Pero no todo está perdido. Nos quedan los objetos. Algún malicioso dirá: “Nos quedan las personas-objetos”. Si no fuera por los objetos, ¿qué sería de nosotros? Estamos rodeados de ellos. Es curiosa la relación con los objetos. Unas veces es de placer y de juego, como bien pueden atestiguar muchas mujeres y un número creciente de hombres. Otras es de pura necesidad, como con el coche, mal necesario para un servidor. Hay también relaciones tóxicas, de dependencia, como la que nos une con el móvil, el peor invento de la humanidad desde la bomba atómica. Los móviles han colonizado nuestras mentes y nuestros cuerpos. No somos los mismos desde que Satanás, travestido de ingeniero, diseñó este aparato a finales del siglo pasado
Necesitamos más a los objetos que a las personas. Tratar con estas es un engorro y sólo trae conflictos. Se ha visto que una solución intermedia entre el sujeto y el objeto es el perrito, que ha adquirido casi todas las características de un ser humano castrado que no nos dará problemas.
Hay horteras que necesitan objetos muy caros —grandes casas, cochazos, yates, joyas, etc.— para reforzar la autoestima. Yo, en cambio, soy más modesto. Me conformo con artículos asequibles. Soy feliz con mis relojes de pulsera —me voy a comprar el casio que llevaba el admirable profesor Tamames en el Congreso—; mis botines negros, mis gafas Oliver Peoples y mi pulserita. Aquí es donde quería llegar. A mi pulserita con la bandera nacional.

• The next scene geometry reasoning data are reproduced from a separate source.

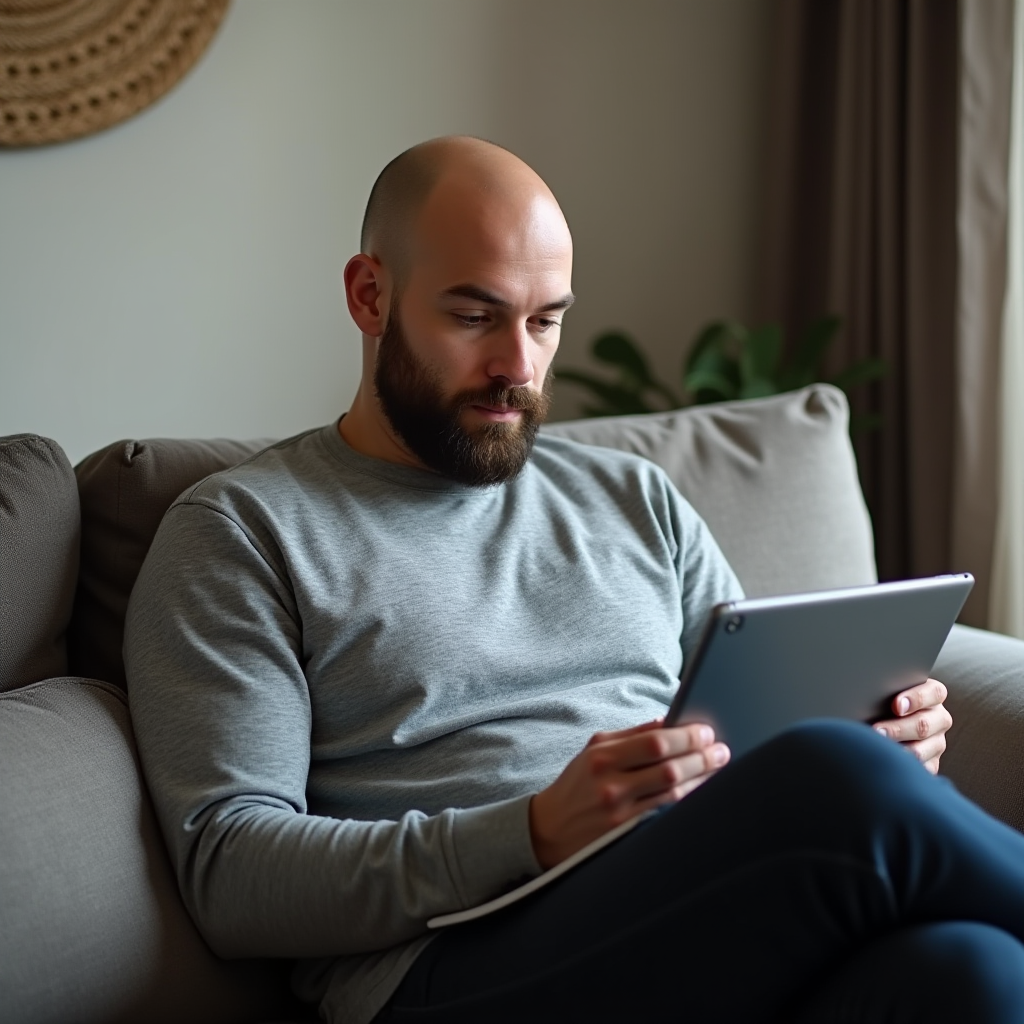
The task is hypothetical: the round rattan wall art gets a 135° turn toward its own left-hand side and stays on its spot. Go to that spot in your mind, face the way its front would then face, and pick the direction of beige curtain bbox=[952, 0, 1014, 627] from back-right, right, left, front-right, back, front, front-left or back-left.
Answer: front-right

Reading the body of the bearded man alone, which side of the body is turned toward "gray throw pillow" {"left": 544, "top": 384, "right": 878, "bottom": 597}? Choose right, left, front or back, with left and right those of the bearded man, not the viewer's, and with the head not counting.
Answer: left

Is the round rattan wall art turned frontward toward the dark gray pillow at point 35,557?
yes

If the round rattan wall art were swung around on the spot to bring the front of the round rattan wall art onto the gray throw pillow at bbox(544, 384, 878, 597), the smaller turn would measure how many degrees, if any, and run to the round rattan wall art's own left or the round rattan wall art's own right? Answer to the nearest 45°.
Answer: approximately 45° to the round rattan wall art's own left

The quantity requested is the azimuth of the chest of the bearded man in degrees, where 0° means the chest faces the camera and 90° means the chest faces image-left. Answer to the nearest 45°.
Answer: approximately 315°

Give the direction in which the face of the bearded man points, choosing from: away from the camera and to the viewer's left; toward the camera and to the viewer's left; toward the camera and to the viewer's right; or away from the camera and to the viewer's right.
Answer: toward the camera and to the viewer's right

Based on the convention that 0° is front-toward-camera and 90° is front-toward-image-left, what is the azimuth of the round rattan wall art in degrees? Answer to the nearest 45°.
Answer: approximately 0°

Soy feliz desde que la compré por tres euros en un restaurante de carretera, cerca de Almansa. La pulserita me ha proporcionado un poquito de identidad. Ando falto de ella. No es la primera que llevo en mi muñeca izquierda, pero esta es diferente, diríase que más elegante. Mide catorce centímetros de longitud. La mezcla de colores me gusta: el rojo y el amarillo conviven con el azul mahón en calculada armonía. Así se suaviza el impacto que podría tener a la vista de un votante de izquierdas.
La llevo a todas partes conmigo, incluso al trabajo. Eso es porque desarrollo mi tarea de profesor en el sur de Alicante. Otro gallo cantaría si fuese en Valencia y sus aledaños, donde tal vez me prohibirían la entrada.
Extraño país el español en que sus símbolos —la bandera y el himno—, por no hablar de la lengua común, son vistos con recelo por una parte significativa de compatriotas, cuando no son abiertamente perseguidos. ¡Enigmática España!
Cuando miro mi pulserita me reconozco en esa banderita, que no la inventó Francisco Franco, por cierto. Fue idea de Carlos III para uso naval. La bandera bicolor ha sido la de los Borbones y la I República, la enseña de Felipe VI y Nicolás Salmerón. El masonazo de Azaña y sus correligionarios se equivocaron al introducir la franja morada de los comuneros. Con esa decisión se fracturó un símbolo que unía a todo un pueblo. Así lo admitió Vicente Rojo, general republicano y católico, años después.
"Esa bandera prohibida en cientos de ayuntamientos os paga las pensiones, la sanidad y la educación de vuestros hijos"
Pero volvamos a la pulserita, escrita con diminutivo, con el cariño que nos despiertan las pequeñas cosas. La bandera de la pulserita abona mi sueldo y el de millones de españoles. Detrás de ella hay un país de hombres y mujeres que madrugan cada día, y que con el fruto de su esfuerzo pagan los impuestos de los que sale mi salario. Tan fácil como eso. Esa bandera prohibida en cientos de ayuntamientos catalanes, vascos y navarros os paga las pensiones, la sanidad, la educación de vuestros hijos y los servicios sociales. Cuidadla y respetadla como si fuera vuestra madre. El día que os falte os quedaréis huérfanos, y lloraréis por lo que perdisteis y nunca valorasteis.